For some things, we know exactly when we learned what we know. For other things, we have no idea how we know them. Let’s look at these two main types of knowledge.

Tacit/Implicit Knowledge

This is the knowledge we gain by virtue of living or doing. Some people call this type of knowledge “common sense” or “rules of thumb.” When you get in an elevator you don’t face backward—you turn to face the door. How did you learn to do that? That’s tacit knowledge. This knowledge can be hard to describe to other people how it was gained. Social norms, like elevator behavior of how to act when using an ATM machine, are examples of tacit knowledge.

Explicit Knowledge

This is knowledge gained by telling/showing/reading directly. When you read a book or a person instructs you directly, that’s explicit knowledge—you explicitly sought it out or had someone give it to you on purpose. Explicit knowledge is easy to tell others and to share widely because you know exactly where and how you got it.

Knowledge Transference

We learn things in all kinds of ways. When you start a new design job, you are faced with learning a lot of new things quickly: how to name your files, who to talk to about payroll, where the bathrooms are, and other need-to-know details. Sometimes these things are easy to learn because someone tells you, and others may be harder to learn because you have to find out for yourself. Let’s look at a few common ways people learn and gain knowledge.

Procedural Knowledge

an instruction manual

Procedural knowledge is gained through a structured/sequential series of steps. This could be received explicitly as in an instruction manual, or it could be tacit/experiential, where you followed a series of steps in order to reach a specific goal.

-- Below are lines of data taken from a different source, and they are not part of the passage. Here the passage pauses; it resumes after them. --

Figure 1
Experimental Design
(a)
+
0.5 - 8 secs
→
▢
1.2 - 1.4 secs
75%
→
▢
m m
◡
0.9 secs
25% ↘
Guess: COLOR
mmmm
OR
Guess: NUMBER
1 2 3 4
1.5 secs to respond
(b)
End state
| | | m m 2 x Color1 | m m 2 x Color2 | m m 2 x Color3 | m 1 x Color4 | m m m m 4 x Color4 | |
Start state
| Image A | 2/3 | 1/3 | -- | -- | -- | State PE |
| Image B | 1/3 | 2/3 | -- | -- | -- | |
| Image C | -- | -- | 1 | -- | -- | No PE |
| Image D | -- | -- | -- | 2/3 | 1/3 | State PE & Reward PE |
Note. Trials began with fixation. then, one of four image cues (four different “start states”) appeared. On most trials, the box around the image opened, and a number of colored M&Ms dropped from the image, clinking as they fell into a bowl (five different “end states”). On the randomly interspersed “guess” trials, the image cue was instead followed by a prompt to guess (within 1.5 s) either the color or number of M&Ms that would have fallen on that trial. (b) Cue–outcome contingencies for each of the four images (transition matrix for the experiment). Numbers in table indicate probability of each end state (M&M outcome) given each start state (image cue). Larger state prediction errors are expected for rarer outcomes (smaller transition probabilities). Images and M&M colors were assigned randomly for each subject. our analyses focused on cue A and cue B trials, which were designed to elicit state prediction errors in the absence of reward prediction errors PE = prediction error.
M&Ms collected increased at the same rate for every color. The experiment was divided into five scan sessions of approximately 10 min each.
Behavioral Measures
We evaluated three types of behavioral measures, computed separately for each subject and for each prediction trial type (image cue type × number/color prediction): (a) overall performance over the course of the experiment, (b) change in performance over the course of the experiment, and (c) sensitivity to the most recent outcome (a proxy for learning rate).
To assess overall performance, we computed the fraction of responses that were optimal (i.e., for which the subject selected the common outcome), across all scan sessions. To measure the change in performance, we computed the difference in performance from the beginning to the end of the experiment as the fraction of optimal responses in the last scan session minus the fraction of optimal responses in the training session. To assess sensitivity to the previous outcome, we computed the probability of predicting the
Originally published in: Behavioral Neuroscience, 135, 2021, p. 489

Sometimes procedural knowledge is tacit, as in brushing your teeth—you probably know how to brush well but you don’t really think about it while you’re doing it or remember when/how you were taught. Procedural knowledge produces explicit knowledge.

Experiential Knowledge

People boarding a seaplane

Experiential knowledge learned through a particular experience, sometimes by following a procedure. Boarding a seaplane is an experience—an individual learns a series of steps that it takes to complete the task, but the experience probably also includes a variety of other sensations that are part of the experience. One may feel nervousness that the plane is very small or the excitement of feeling what it is like to land on water. All of these comprise the experience that leads to a set of knowledge that could be shared with others or pulled from to use later. Experiential knowledge produces explicit and tacit knowledge.